Il nous parle de trois époques. Celle où se consolide, où se cristallise la République française, c'est-à-dire la Troisième République à travers un dialogue Jaurès-Clemenceau, références tutélaires et maîtres à penser des deux prisonniers. Jeanneney fait parler Blum et Mandel qui font parler Jaurès et Clemenceau dans un dialogue en forme de poupées russes. On y évoque les couples infernaux que sont l'ordre et la liberté, la responsabilité personnelle ou collective.

Deuxième époque: la guerre, puisque les deux protagonistes en sont des acteurs... C'est celle des choix dramatiques, d'une certaine définition de l'identité, non pas nationale mais française pour ces deux hommes politiques juifs, qui justement n'avaient pas rejoint Londres pour ne pas qu'on les accuse de désertions et pour désamorcer le qualificatif d'apatride...

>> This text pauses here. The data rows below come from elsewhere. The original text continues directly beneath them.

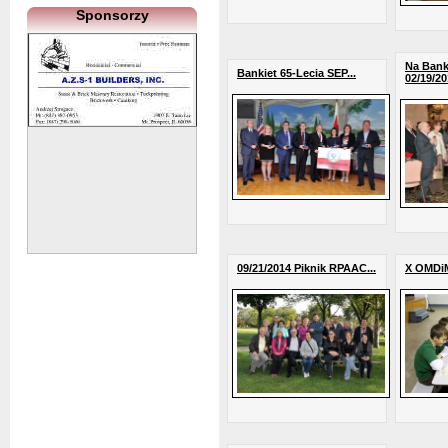
Sponsorzy
Na Bank
Bankiet 65-Lecia SEP...
02/19/20
09/21/2014 Piknik RPAAC...
X OMDi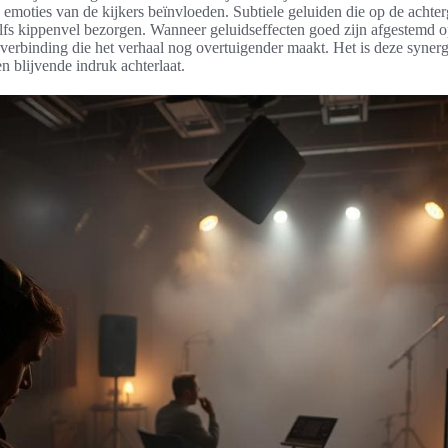
 emoties van de kijkers beïnvloeden. Subtiele geluiden die op de achte
lfs kippenvel bezorgen. Wanneer geluidseffecten goed zijn afgestemd o
e verbinding die het verhaal nog overtuigender maakt. Het is deze syner
en blijvende indruk achterlaat.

La teneur souvent philosophique et dramatique du dialogue entre deux hommes qui savent que l'un d'eux va certainement bientôt mourir semble à mille lieues de la politique d'aujourd'hui (troisième époque). Les temps étaient épiques et les choix engageaient les vies mais, en même temps, sont débattus entre ces deux hommes des notions presque éternelles de la politique qui nous ramènent à nos jours: le courage intellectuel, les limites de la fidélité, le rapport entre le discours et l'action, faut-il être pessimiste ou optimiste pour agir? Vaut-il mieux pêcher par excès de confiance ou par excès de défiance? Tout est-il politique ?... On y parle des rapports de servilité ou de courtisanerie dans les sphères du pouvoir. Il y a même la question de la communication politique. Blum reproche à Mandel d'être allé, en tant que ministre des Postes, avec des journalistes dans des bureaux de postes pour surprendre des employés en flagrant délit de fainéantise.

Démagogie dit Blum, bonne communication, répond Mandel... Même dans les moments les plus tragiques, deux hommes politiques peuvent quitter les hauteurs de la réflexion pour parler stratégie et communication.

«L'un de nous deux» est un livre politique rare et riche.